US to revoke visas of Saudis implicated in killing of writer

Published October 24, 2018
US Secretary of State Mike Pompeo speaks at press conference at the US Department of State in Washington, DC on October 23, 2018. — AFP
US Secretary of State Mike Pompeo speaks at press conference at the US Department of State in Washington, DC on October 23, 2018. — AFP

United States (US) President Donald Trump described the killing of Saudi journalist Jamal Khashoggi as a botched operation and a “bad original concept” as his administration took its first, careful steps toward punishing the Saudis by moving to revoke the visas of the suspects.

Speaking to reporters at the White House, Trump said the entire operation was a fiasco.

“They had a very bad original concept,” Trump said on Tuesday. “It was carried out poorly, and the cover-up was one of the worst cover-ups in the history of cover-ups.
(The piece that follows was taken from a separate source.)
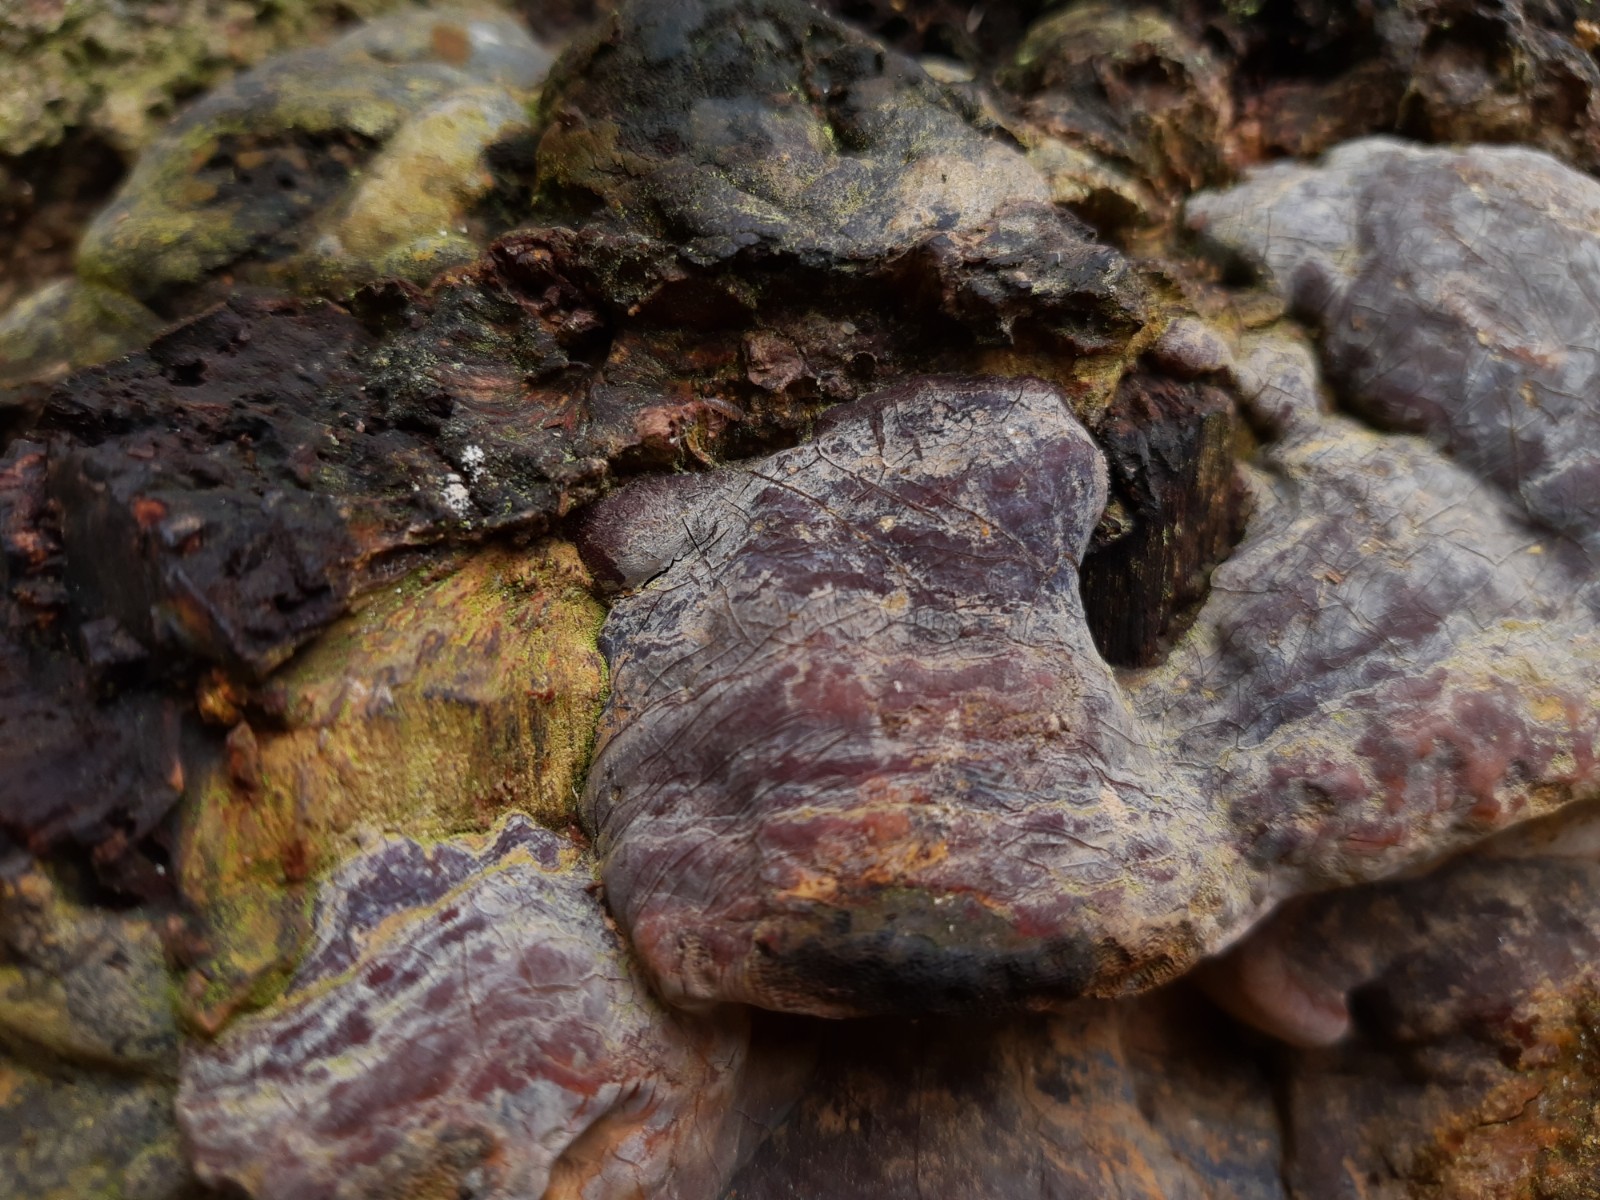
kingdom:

Somebody really messed up, and they had the worst cover-up ever.”

Even in the face of ugly details of Jamal Khashoggi's slaying, Trump has resisted calls to cut off arms sales to the kingdom and has been reluctant to antagonise the Saudi rulers. Trump considers the Saudis to be vital allies in his Mideast agenda.

Members of Congress have demanded that sanctions be imposed on Saudi Arabia over the killing of Khashoggi, who lived in self-imposed exile in the US and wrote critically about Saudi Crown Prince Mohammed bin Salman.
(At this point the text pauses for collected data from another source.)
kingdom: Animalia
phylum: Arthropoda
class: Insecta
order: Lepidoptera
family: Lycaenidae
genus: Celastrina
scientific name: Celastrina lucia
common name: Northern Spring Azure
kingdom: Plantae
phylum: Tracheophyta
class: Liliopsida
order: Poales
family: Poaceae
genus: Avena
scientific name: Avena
The writer, who was a contributor to The Washington Post, vanished on Oct 2 after entering the Saudi consulate in Turkey, where he went to pick up documents for his marriage to his Turkish fiancee.

Turkish officials say that a Saudi team of 15 men tortured, killed and dismembered the writer and that Saudi officials had planned the killing for days. Saudi officials after weeks of denials now concede that he died, but they say it happened accidentally in a fight at the consulate.

“It was a total fiasco,” Trump said. “The process was no good. The execution was no good. And the cover-up, if you want to call it that, was certainly no good.”

Secretary of State Mike Pompeo said the move to revoke visas was just a first step.

Visa records are confidential and Pompeo was not more specific about who the revocations would affect, but the State Department later said 21 “Saudi suspects” would have visas revoked or would be declared ineligible to enter the US.

“These penalties will not be the last word on this matter,” Pompeo told reporters at the State Department.

The administration “will continue to hold those responsible accountable. We're making very clear that the United States does not tolerate this kind of ruthless action to silence Mr. Khashoggi, a journalist, with violence”, he said.

“Neither the president or I am happy with this situation.”

Still, Pompeo stressed the strategic importance of the US-Saudi relationship.

“We continue to view as achievable the twin imperative of protecting America and holding accountable those responsible for the killing of Mr Khashoggi,” Pompeo said.